Samedi, 10 mars. — Vu Mme de Forget le soir, M. de T… le matin.

J’ai été frappé de son Albert Dürer, et comme je ne l’avais jamais été ; j’ai remarqué, en présence de son Saint Hubert, de son Adam et Ève, que le vrai peintre est celui qui connaît toute la nature. Ainsi ses figures humaines n’ont pas chez lui plus de perfection que celles des animaux de toutes sortes, des arbres, etc. ; il fait tout au même degré, c’est-à-dire avec l’espèce de rendu que comporte l’avancement des arts à son époque.
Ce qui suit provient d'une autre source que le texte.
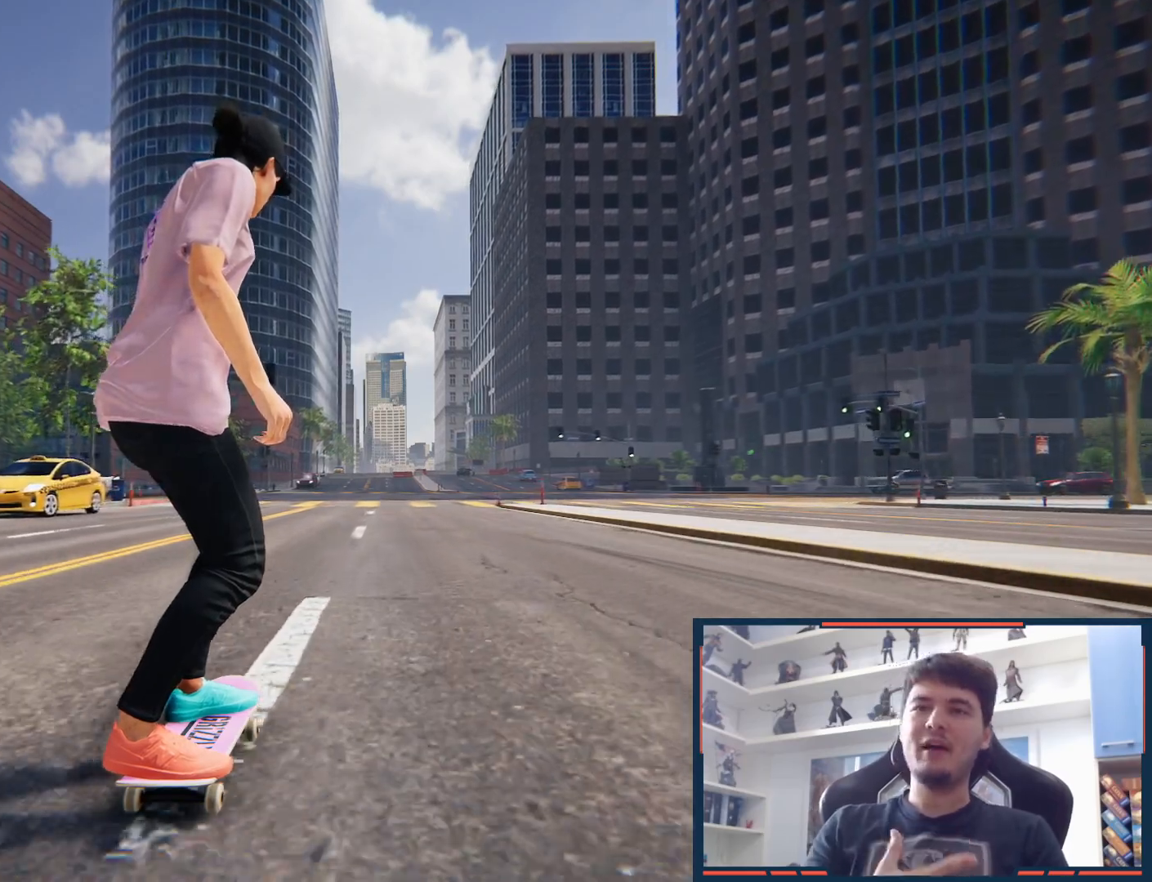
{"dt_ms": 500, "buttons": [], "left_stick": "center", "right_stick": "center", "button_events": []}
Il est un peintre instructif ; tout, chez lui, est à consulter.

Vu une gravure que je ne connaissais pas, celle du Chanoine luxurieux, qui s’est endormi près de son poêle : le diable lui montre une femme nue, laquelle est d’un style plus élevé qu’à l’ordinaire, et l’Amour tout éclopé cherche à se grandir sur des échasses.

  1. Louis-Charles-Auguste Couder, peintre d’histoire, né en 1790, mort en 1873, élève de Regnault et de David. En 1838, il se présenta à l’Institut en concurrence avec Delacroix et fut élu le 28 décembre.